Uploading, downloading, and browsing files in blobs is an easy task if you install one of the blob storage browsing applications, such as CloudBerry Explorer for Azure Blob Storage, or the Azure Storage Explorer. The following steps are for the CloudBerry Explorer application; you can use the same techniques with Azure Storage Explorer, but the steps may differ.

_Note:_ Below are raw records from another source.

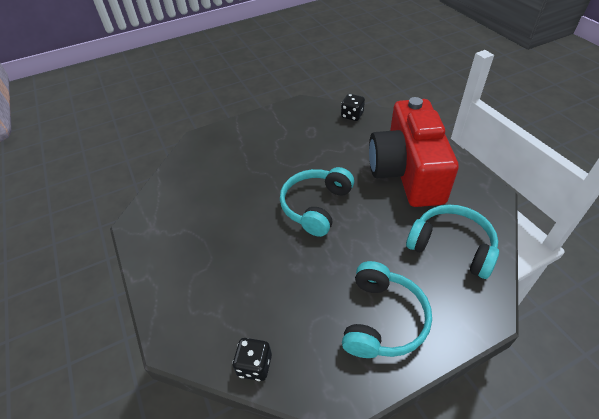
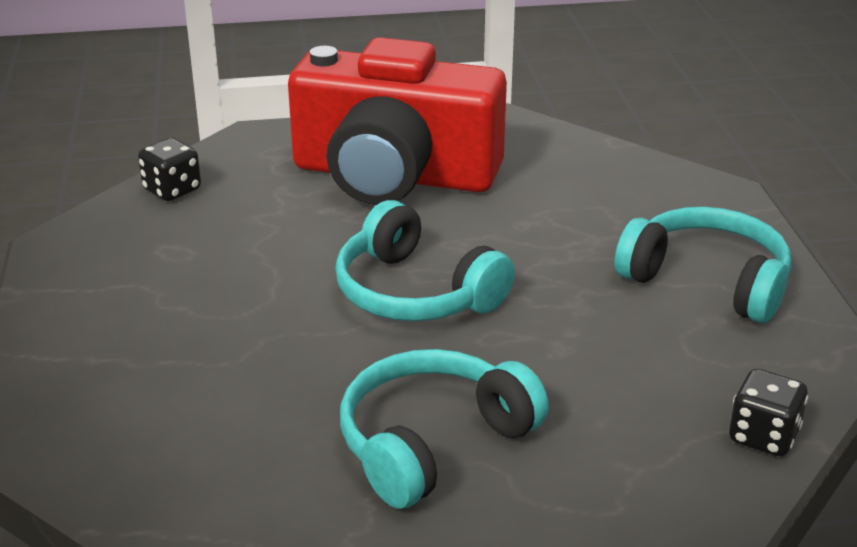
camera: 75 degrees left, 15 degrees down
(451, 246) = (590, 183): turquoise headphones -> turquoise headphones (432, 442)

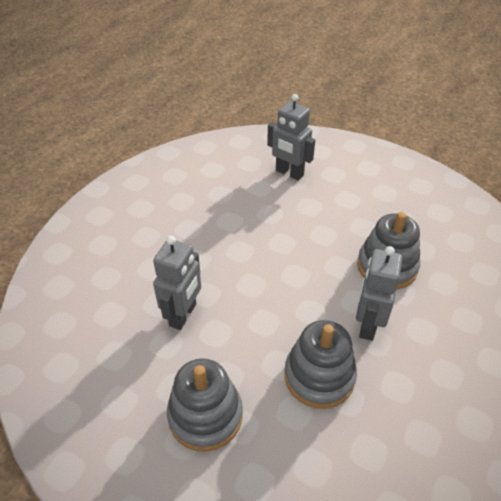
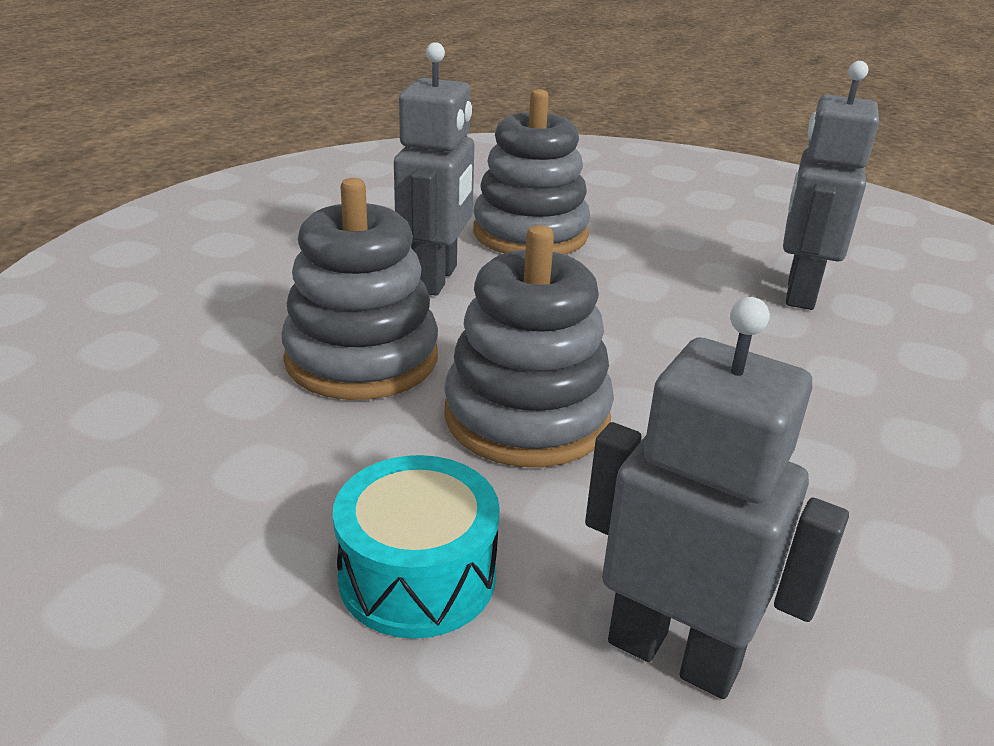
camera: 175 degrees right, 15 degrees down
(205, 415) = (692, 210): grey stacking toy -> grey stacking toy (527, 417)
(349, 189) = (417, 576): none -> turquoise drum

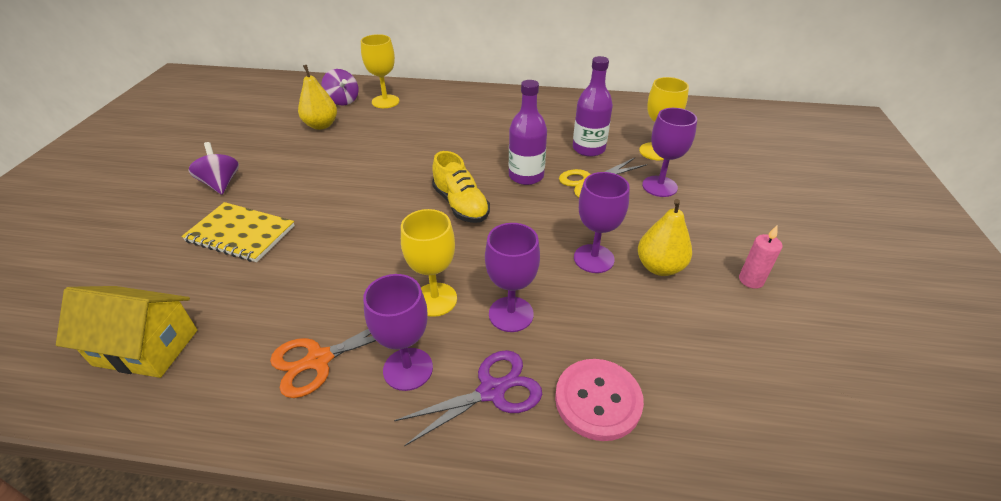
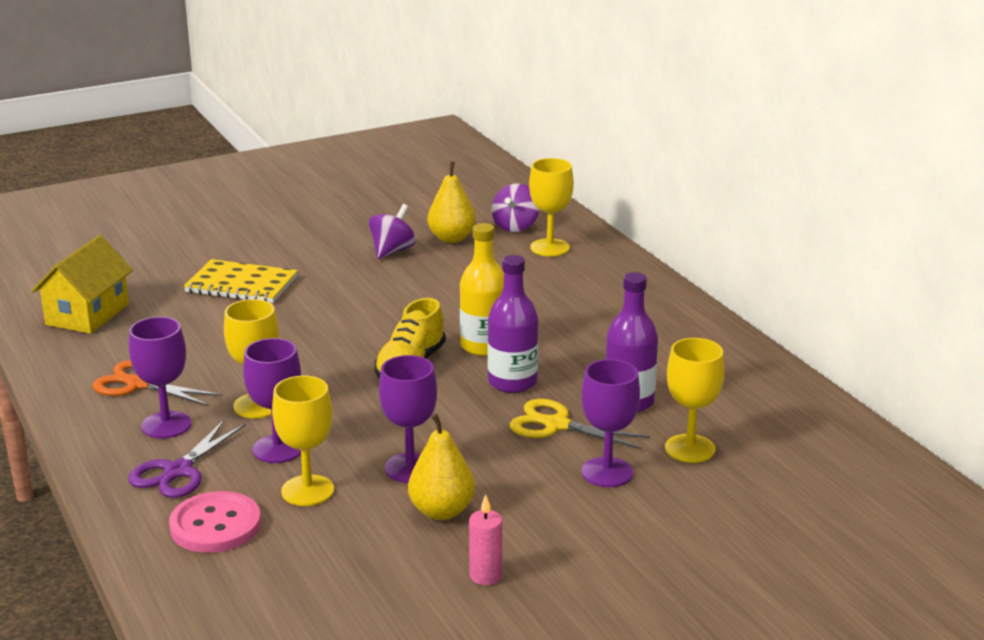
camera: 55 degrees right, 15 degrees down
(146, 347) = (87, 314): yellow house -> yellow house turned 45 degrees clockwise
(221, 184) = (296, 242): purple spinning top -> purple spinning top (392, 251)
(241, 234) = (241, 285): yellow notebook -> yellow notebook turned 60 degrees counterclockwise
(470, 168) = (483, 346): none -> yellow bottle
(491, 391) = (178, 471): purple scissors -> purple scissors turned 90 degrees clockwise
(585, 322) = (307, 490): none -> yellow goblet

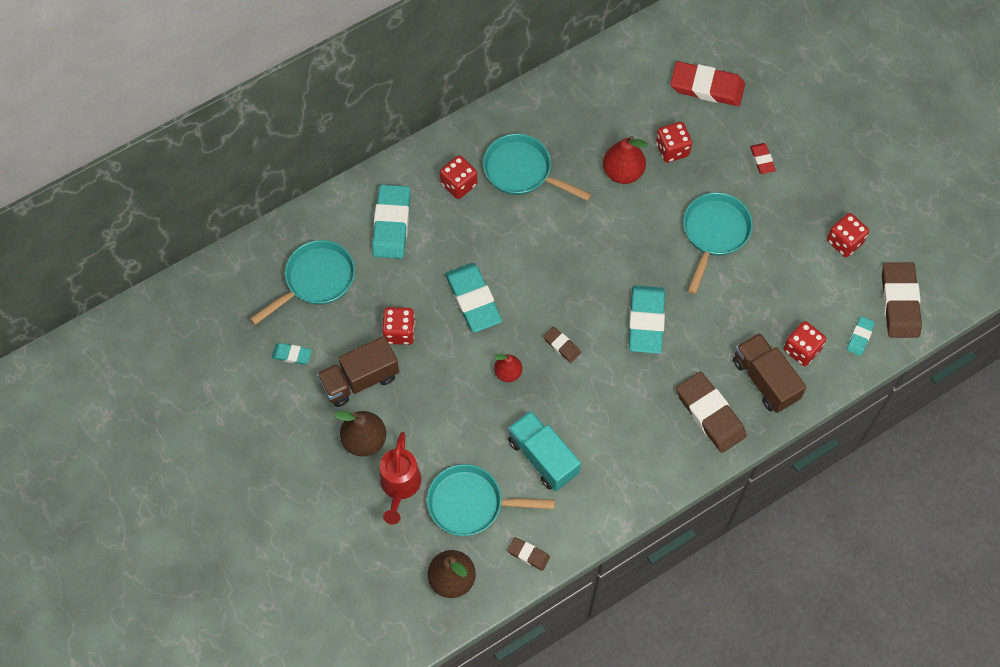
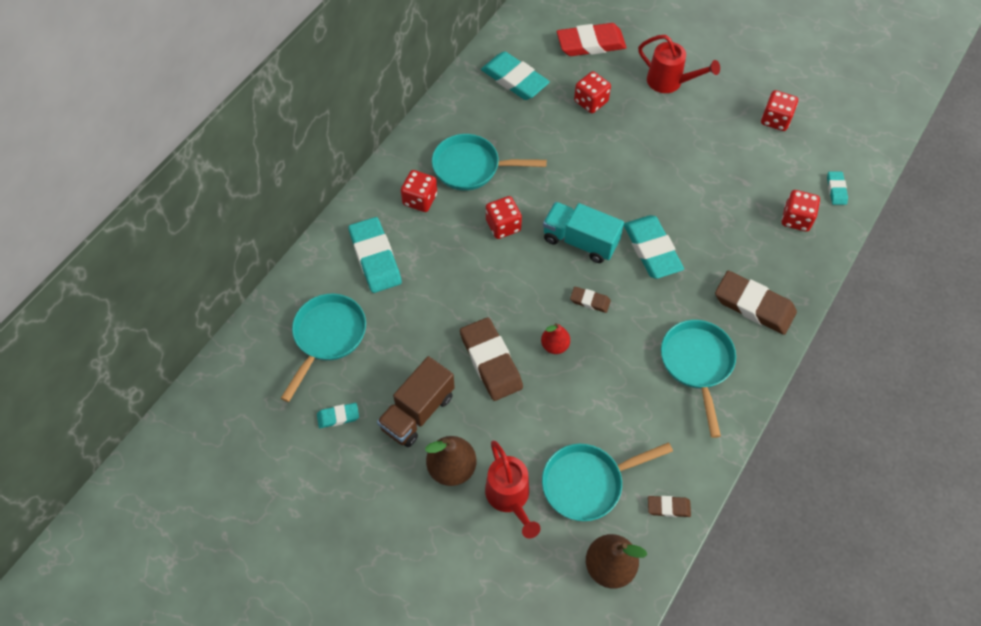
camera: 25 degrees left, 5 degrees down
(399, 332) = (433, 351): red dice -> red dice (503, 226)
(473, 300) = (487, 294): turquoise eraser -> turquoise eraser (514, 79)
(543, 457) = (629, 408): turquoise truck -> turquoise truck (580, 241)
(623, 172) = (559, 135): red pear -> none
(714, 233) = (666, 154): turquoise pan -> turquoise pan (697, 364)
(762, 160) = (669, 82): red eraser -> red watering can
(765, 380) = (782, 256): brown truck -> none
(899, 302) = (849, 149): brown eraser -> brown eraser (491, 361)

  1. Download and install CloudBerry Explorer for Azure Blob Storage.
  2. Download and extract the human genome database files from the NCBI FTP server:

    1. Browse to the NCBI FTP server on ftp://ftp.ncbi.nih.gov/blast/db
    2. Download the files named est_human.00.tar.gz, and est_human.01.tar.gz.
    3. Extract both .gz files to the same folder. After extracting both files, you should have 17 files, as shown in Figure 3:

    Figure 3

    Content of the extracted NCBI human genome database

  3. Open CloudBerry Explorer for Azure Blob Storage from Start | All Programs | CloudBerryLab | CloudBerry Explorer for Azure Blob Storage | CloudBerry Explorer for Azure Blob Storage.
  4. Open the File menu and select Azure Blob Storage Accounts. The Account Registration dialog will appear, as shown in Figure 4:

    Figure 4

    The Account Registration dialog

  5. Click the Add button, and input the display name of the storage account, the storage account name, and the shared key (the primary access key) of the account. Use the same storage account settings you used in Task 3 for the AzureBlobCopy project.
  6. Click the Test Connection button and wait for the approval message. Close the approval message, click OK to add the storage account, and close the Azure Blob Storage Accounts dialog.
  7. You should now see your blob storage in the left pane of the application, and your machine (“My Computer”) in the right pane.
  8. Create a new container in the blob by clicking on the New Container button in the left pane, as shown in Figure 5:

    Figure 5

    Creating a new blob container

  9. In the Create New Container dialog, set the container name to inputncbi, select the Full public read access option from the Access control options as shown in Figure 6, and click OK.

    Figure 6

    The Create New Container dialog

  10. Locate the newly created container in the list of containers and double-click its name to view its contents (it should be empty for now).
  11. In the right pane, navigate to the Source\Input folder that is in the BLAST sample folder.
  12. Select all the files (200 files) from the Input folder and click the Copy button. Click Yes in the confirmation message that appears, and then wait for the copy procedure to complete.
  13. Repeat steps 8 and 9 to create another new container, this time naming it ncbi.
  14. In the left pane, click the Root folder in the address path to move to the root of the blob.
  15. Locate the ncbicontainer in the list of containers and double-click its name to see its content (it should be empty for now).
  16. In the right pane, navigate to the folder to which you extracted the database files in step 2 of this task.
  17. Select all the extracted database files (17 files) from the database folder and click the Copy button. Click Yes in the confirmation message that appears, and then wait for the copy procedure to complete.

    Note:
    The size of the database is about 2.5GB, so this operation may take some time, depending on your network bandwidth.

  18. After the upload completes, close the CloudBerry Explorer application.